The first one will be used as a bridge to forward ports via SSH to the Azure VM and execute remote processes, and the second one will
be used for local Python development.
To be able to reach the VM from the local Python code, it is required to keep the Remote - SSH
instance of Visual Studio Code opened, while working with the local Python environment on the second instance
- Open the first Visual Studio Code instance
- Follow the steps in the previous section to connect via
Remote - SSH
- In the Remote Explorer, add the port
41451
as a forwarded port to localhost - Either run the
Start Colosseum
task on the Visual Studio Code with the remote session as explained in the previous scenario or manually start the Colosseum binary in the VM - Open a second Visual Studio Code instance, without disconnecting or closing the first one
- Either clone this repository locally and open just the
azure
folder in Visual Studio Code, or create a brand new repository, clone it and copy the contents of theazure
folder from this repository in it. - Run
pip install -r requirements.txt
inside theapp
directory - Open the
multirotor.py
file inside theapp
directory - Start debugging with Python
- When finished, remember to stop an deallocate the Azure VM to avoid extra charges
Running with Docker#
Once both the Colosseum environment and the Python application are ready, you can package everything as a Docker image. The sample project inside the azure
directory is already prepared to run a prebuilt Colosseum binary and Python code using Docker.

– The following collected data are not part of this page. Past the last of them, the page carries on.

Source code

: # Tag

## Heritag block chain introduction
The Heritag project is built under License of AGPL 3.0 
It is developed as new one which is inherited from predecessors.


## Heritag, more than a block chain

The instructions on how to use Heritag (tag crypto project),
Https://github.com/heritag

This would be a perfect scenario when you want to run the simulation at scale. For instance, you could have several different configurations for the same simulation and execute them in a parallel, unattended way using a Docker image on Azure Container Services
Since Colosseum requires access to the host GPU, it is required to use a Docker runtime that supports it. For more information about running Colosseum in Docker, click here.
When using Azure Container Services to run this image, the only extra-requirement is to add GPU support to the Container Group where it will be deployed.
It can use either public docker images from DockerHub or images deployed to a private Azure Container Registry
Building the docker image#
docker build -t <your-registry-url>/<your-image-name> -f ./docker/Dockerfile .`
Using a different Colosseum binary#
To use a different Colosseum binary, first check the official documentation on How to Build Colosseum on Windows and How to Build Colosseum on Linux if you also want to run it with Docker
Once you have a zip file with the new Colosseum environment (or prefer to use one from the Official Releases), you need to modify some of the scripts in the azure
directory of the repository to point to the new environment:
- In azure/azure-env-creation/configure-vm.ps1
, modify all the parameters starting with $airSimBinary
with the new values
- In azure/start-airsim.ps1
, modify $airSimExecutable
and $airSimProcessName
with the new values
If you are using the docker image, you also need a linux binary zip file and modify the following Docker-related files:
- In azure/docker/Dockerfile
, modify the AIRSIM_BINARY_ZIP_URL
and AIRSIM_BINARY_ZIP_FILENAME
ENV declarations with the new values
- In azure/docker/docker-entrypoint.sh
, modify AIRSIM_EXECUTABLE
with the new value
Maintaining this development environment#
Several components of this development environment (ARM templates, initialization scripts and VSCode tasks) directly depend on the current directory structures file names and repository locations. When planning to modify/fork any of those, make sure to check every script and template to make any required adjustment.